That said, this image is amazing, and lets you see a lot more detail than you can easily manage at the museum.
Having seen so many jpegs and pictures in books of his works, it did not convey or describe this at all!
I passed one in a gallery one time (not looking for one) and the sheen from the lights reflecting totally changed everything in a more amazing way!
https://news.ycombinator.com/item?id=30069100
https://www.osapublishing.org/oe/fulltext.cfm?uri=oe-27-8-11...
>Multifocus HDR VIS/NIR hyperspectral imaging and its application to works of art
>[...] To demonstrate the potential interest of this processing strategy for on-site analysis of artworks, we applied it to the study of a vintage copy of the famous painting “Transfiguration” by Raphael, as well as a facsimile of “The Golden Haggadah” from the British Library of London. The second piece has been studied for the identification of highly reflective gold-foil covered areas. [...]
>[...] The sharpness index, as well as the color and spectral metrics show that it is possible to achieve good quality spectral reflectance images using a hyperspectral scanner in non-controlled illumination conditions. Moreover, as an example application, highly reflective golden material has been segmented from a facsimile. [...]
>4.3. Additional example of application: identification of golden foil in a facsimile As a final experiment, an original facsimile from the British Library of London has been captured using the proposed framework. This facsimile (see Fig. 8), presents areas of golden highly reflective material. These kinds of materials always represent a challenge for image capturing systems. The problem is that depending on the illumination/observation geometry, the capturing device may receive specular reflections from the sample. If this happens, these areas would most probably saturate the sensor when using the exposure times needed to correctly capture the rest of the scene. Even if the illumination could be controlled, if the samples are not perfectly flat (as is the case in many artworks and illuminated manuscripts which have irregular texture), avoiding the saturated areas would not be possible by only manipulating the light sources. Therefore, even in controlled illumination laboratory conditions, the high dynamic range may still be a problem for this kind of samples. As in previous sections with the art painting, two spectral reflectance cubes of the facsimile were captured (one LDR and one HDR). These cubes were used for the automatic detection of those areas of the facsimile containing the highly reflective golden material. For such a purpose, the best results were found using the spectral metric goodness of fit coefficient (GFC) in both cases, in the near infrared spectral range from 700 to 1000 nm. The segmentations of the HDR and LDR cubes were compared with a manually segmented ground truth (shown in 8 center of bottom row). Since there are only two possible labels for each pixel (0 for non-golden material and 1 for golden material), the performance was compared as the percentage of matches between the automatic segmentations and the ground truth. [...]

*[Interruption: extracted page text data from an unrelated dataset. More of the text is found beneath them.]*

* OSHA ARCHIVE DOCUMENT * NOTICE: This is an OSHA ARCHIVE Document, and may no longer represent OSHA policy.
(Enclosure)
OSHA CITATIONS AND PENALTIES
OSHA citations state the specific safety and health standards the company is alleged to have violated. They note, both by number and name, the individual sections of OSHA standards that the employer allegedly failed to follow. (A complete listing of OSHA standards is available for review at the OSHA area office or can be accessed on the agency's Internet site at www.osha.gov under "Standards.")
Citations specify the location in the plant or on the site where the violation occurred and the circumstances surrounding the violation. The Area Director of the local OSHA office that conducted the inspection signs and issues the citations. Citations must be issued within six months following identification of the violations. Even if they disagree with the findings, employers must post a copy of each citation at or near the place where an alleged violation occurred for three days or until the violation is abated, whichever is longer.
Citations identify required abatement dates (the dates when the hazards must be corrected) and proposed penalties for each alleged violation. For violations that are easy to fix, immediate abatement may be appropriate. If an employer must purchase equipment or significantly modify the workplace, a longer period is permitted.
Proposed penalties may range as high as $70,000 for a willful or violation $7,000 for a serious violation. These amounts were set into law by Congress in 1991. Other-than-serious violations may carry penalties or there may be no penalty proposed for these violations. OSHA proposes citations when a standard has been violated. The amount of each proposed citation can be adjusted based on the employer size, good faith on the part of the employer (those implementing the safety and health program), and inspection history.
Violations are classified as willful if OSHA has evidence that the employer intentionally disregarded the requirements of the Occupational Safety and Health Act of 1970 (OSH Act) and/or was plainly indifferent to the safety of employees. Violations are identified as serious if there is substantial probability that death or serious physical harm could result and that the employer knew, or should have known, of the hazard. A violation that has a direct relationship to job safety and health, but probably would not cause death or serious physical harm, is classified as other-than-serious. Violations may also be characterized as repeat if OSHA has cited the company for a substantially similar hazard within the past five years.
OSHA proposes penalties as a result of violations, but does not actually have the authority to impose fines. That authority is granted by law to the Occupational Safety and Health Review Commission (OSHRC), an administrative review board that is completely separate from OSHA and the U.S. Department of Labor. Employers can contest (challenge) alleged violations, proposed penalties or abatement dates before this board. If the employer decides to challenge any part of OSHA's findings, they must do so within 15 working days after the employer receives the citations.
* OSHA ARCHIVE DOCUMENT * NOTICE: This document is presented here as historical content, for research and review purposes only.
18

>5. Conclusions and future work: In this study, a complete framework is introduced for the hyperspectral reflectance capture of a painting in situ, and under high dynamic range conditions. Both the high dynamic range and the focusing problem due to chromatic aberrations have been overcome by using multiple captures with different focus positions and exposure times. A final hyperspectral reflectance cube has been computed using weighting maps calculated for both sample and flat fields and the quality of this cube has been tested and compared with a spectral cube captured in the usual LDR and single focus way. Our results show that the proposed method outperforms the best low dynamic range capture acquired. The sharpness index, as well as the color and spectral metrics show that it is possible to achieve good quality spectral reflectance images using a hyperspectral scanner in non-controlled illumination conditions. Moreover, as an example application, highly reflective golden material has been segmented from a facsimile. Our results show that by applying the proposed framework for capturing and processing, those areas which saturate the sensor in the usual capturingway, can be correctly exposed and segmented using the HDR multifocus capture. In future research, a new version of this framework will be developed including piecewise cube stitching for blending different cubes captured in different regions of big paintings. This will allow us to get closer to the painting and retrieve higher spatial resolution data, whilst still maintaining the spectral resolution and performance achieved in this study. Moreover, we will use the spectral reflectance images computed in this study, together with X-ray fluorescence measurements for the non-invasive pigment identification, in order to help the dating of ancient paintings and other works of art.